The justice has expressed disapproval of a rigid categorical approach to the equal protection clause in discrimination cases of any sort. She has voiced concern that the Court’s higher standard of review for race-based classifications has undesirable consequences for Affirmative Action. Justice Ginsburg views a formal tier-based approach to equal protection as undesirable for making government attempts to assist historically disadvantaged racial minorities through Affirmative Action less likely to fend off constitutional attacks than similar efforts to aid women. She views the core idea underlying the equal protection clause as the human rights principle of respect for essential human dignity. Justice Ginsburg believes that basic notions of fairness should guide the Court in resolving discrimination cases. This view is manifested in her dissenting opinion in the case successfully challenging the University of Michigan’s undergraduate Affirmative Action program, Gratz v. Bollinger, 539 U.S. 244 (2003).

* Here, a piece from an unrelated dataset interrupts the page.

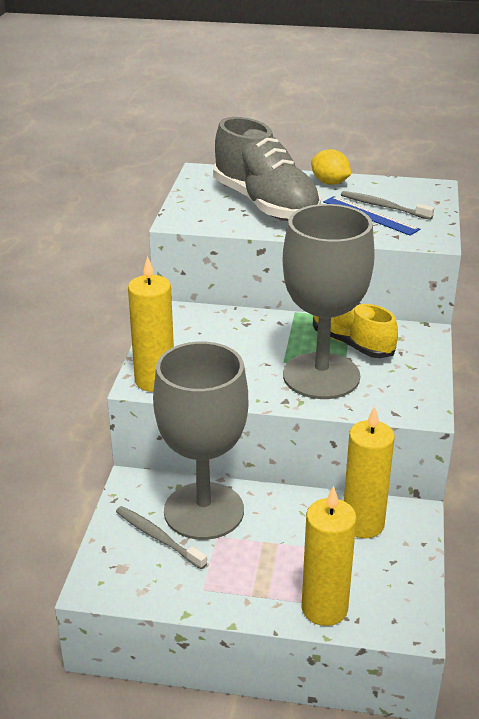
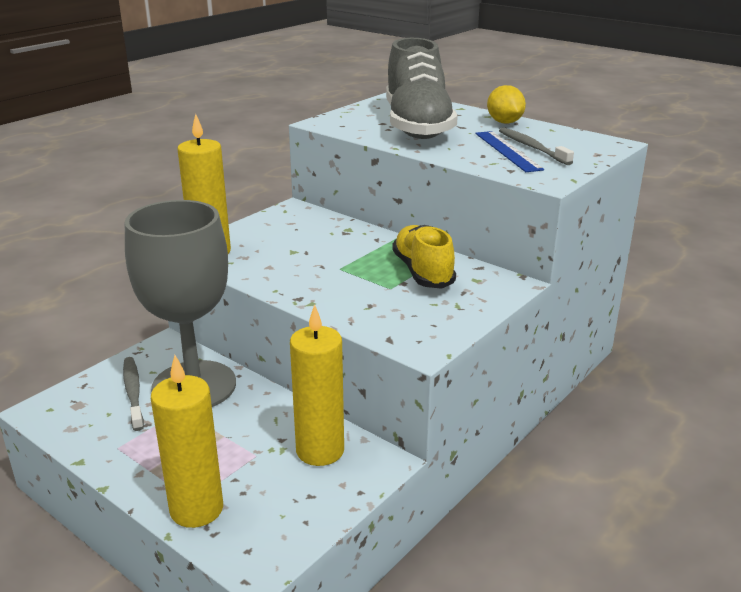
camera: 30 degrees right, 5 degrees down
grey goblet [283,204,375,399] -> none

As this opinion shows, the justice still retains her belief in the value of analyzing legal issues comparatively, a method that she has endorsed since her very first academic position. In one of her lectures, Justice Ginsburg said:

In my view, comparative analysis emphatically is relevant to the task of interpreting constitutions and enforcing human rights. We are the losers if we neglect what others can tell us about endeavors to eradicate bias against women, minorities, and other disadvantaged groups. For irrational prejudice and rank discrimination are infectious in our world. In this reality, as well as the determination to counter it, we all share.


References and Further Reading

  • Bayer, Linda. Ruth Bader Ginsburg. Philadelphia: Chelsea House, 2000.
  • Baugh, Joyce Ann et al., Justice Ruth Bader Ginsburg: A Preliminary Assessment, University of Toledo Law Review 26 (1994): 1.
  • Celebrating the Jurisprudence of Ruth Bader Ginsburg, New York City Law Review 7 (2002).
  • The Day, Berry and Howard Visiting Scholar, An Open Discussion with Justice Ruth Bader Ginsburg, Connecticut Law Review 36 (Summer 2004): 1033.
  • Ginsburg, Ruth Bader, Remarks for the Celebration of 75 Years of Women’s Enrollment at Columbia Law School, Columbia Law Review 102 (October 2002) 1441.
  • Ginsburg, Ruth Bader, and Deborah Jones Merritt, Fifty- First Cardozo Memorial Lecture Affirmative Action: An International Human Rights Dialogue, Cardozo Law Review 21 (October 1999): 253.
  • Gunther, Gerald, Ruth Bader Ginsburg: A Personal, Very Fond Tribute, University of Hawaii Law Review 20 (Winter 1998): 583.
  • Pressman, Carol, The House That Ruth Built: Justice Ruth Bader Ginsburg, Gender, and Justice, New York Law School Journal of Human Rights 14 (1997): 311.
  • Symposium: Celebration of the Tenth Anniversary of Justice Ruth Bader Ginsburg’s Appointment to the Supreme Court of the United States, Columbia Law Review 104 (January 2004).